Campus Police recently updated a gap in its daily crime logs after The Signal found the public logbook to be at least 40 days behind the three-day grace period allowed by law.
According to the Jeanne Clery Disclosure of Campus Security Policy and Campus Crime Statistics Act, police must keep a public crime log listing all crimes reported to the station. Police must have occurrences recorded in the public logs three days after the incident is reported, and the logs must be available for public viewing during business hours.
As of Sept. 18, the logs had not been updated in more than 40 days. The last entry was Aug. 9. After receiving an e-mail from The Signal informing Campus Police that the incomplete log violated the Clery Act, Campus Police updated the log to Sept. 18 by Oct. 3. As of Oct. 7, it was completely updated.
“I’m not familiar with the specifics,” Lt. Don Rizzo said when asked about compliance with the Clery Act. He said he knew that a public yearly crime report is required each October with crime statistics arranged by category.
“I never noticed whether it was daily or not,” he said, noting that Ray Nesci, former professional services specialist who left Campus Police last year, used to drop the latest logs on his desk every other week.
According to Kathryn Leverton, associate vice president for Administrative and Environmental Services, the problem with the log is because of the loss of Nesci.
“We’re currently in transition,” Leverton said. “We will be hiring an administrative sergeant within the next month to handle these issues.”

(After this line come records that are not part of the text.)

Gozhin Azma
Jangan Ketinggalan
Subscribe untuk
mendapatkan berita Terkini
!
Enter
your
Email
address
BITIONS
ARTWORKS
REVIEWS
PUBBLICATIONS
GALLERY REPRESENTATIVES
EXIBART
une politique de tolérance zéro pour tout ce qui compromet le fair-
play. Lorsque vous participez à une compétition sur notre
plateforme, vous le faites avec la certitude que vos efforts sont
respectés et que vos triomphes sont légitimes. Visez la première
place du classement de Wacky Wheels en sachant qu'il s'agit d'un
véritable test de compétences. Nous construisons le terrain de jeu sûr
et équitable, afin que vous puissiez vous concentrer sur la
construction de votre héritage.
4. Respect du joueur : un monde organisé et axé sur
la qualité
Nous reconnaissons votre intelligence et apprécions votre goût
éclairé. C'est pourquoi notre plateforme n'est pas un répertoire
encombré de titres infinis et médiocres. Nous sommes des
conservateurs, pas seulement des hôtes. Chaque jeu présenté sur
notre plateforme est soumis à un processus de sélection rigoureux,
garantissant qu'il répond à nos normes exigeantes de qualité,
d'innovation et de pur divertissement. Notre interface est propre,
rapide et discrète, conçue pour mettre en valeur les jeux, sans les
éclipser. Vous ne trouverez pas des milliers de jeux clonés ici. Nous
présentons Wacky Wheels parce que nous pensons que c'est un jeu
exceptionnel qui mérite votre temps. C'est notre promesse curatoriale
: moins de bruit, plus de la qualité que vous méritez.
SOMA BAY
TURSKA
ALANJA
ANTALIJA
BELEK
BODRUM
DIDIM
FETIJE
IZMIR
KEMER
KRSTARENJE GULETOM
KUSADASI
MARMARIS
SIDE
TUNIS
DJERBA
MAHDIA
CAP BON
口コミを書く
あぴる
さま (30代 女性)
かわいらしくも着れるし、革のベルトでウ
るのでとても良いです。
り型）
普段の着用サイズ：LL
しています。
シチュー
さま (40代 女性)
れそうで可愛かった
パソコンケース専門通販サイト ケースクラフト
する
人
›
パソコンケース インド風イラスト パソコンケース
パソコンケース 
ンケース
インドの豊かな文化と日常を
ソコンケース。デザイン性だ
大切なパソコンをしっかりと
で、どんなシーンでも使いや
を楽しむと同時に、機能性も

According to Leverton, the logs are being updated with regard to the standards set by the Clery Act. The log is updated daily, passed through Campus Police’s computer network and handed to Leverton, Rizzo and the dispatcher at the desk in hard copy form.
“This process clearly meets the expectations of the Clery Act, as the records are public in two different formats 24 hours a day, seven days a week, 365 days per year.” Leverton said.
Leverton said she is not sure where the delay between the collection of information and publishing it in the public logs was occurring.
However, she and Rizzo both said that without someone in charge of updating this information, it is very hard to keep it up-to-date.
“I know I’m extremely busy,” Rizzo said.
“We’ve been working double and triple shifts to keep up,” Leverton said.
The dispatchers at the Campus Police desk are not informed of when or how the logs become updated, only that they are required to show the logs to any student who asks to see them, Campus Police said.
The Clery Act was created in memory of Jeanne Clery, a freshman at Lehigh University who was raped and murdered in April 1986, according to the Web site securityoncampus.org.
Her parents, who were not informed of the 38 violent crimes at Lehigh in the three years prior to Clery’s death, joined with other campus crime victims and lobbied Congress to pass a law requiring colleges to release crime statistics.
The timely warning e-mails and yearly reports circulated by Campus Police, to help students understand any dangers on campus, are part of the Clery Act as well.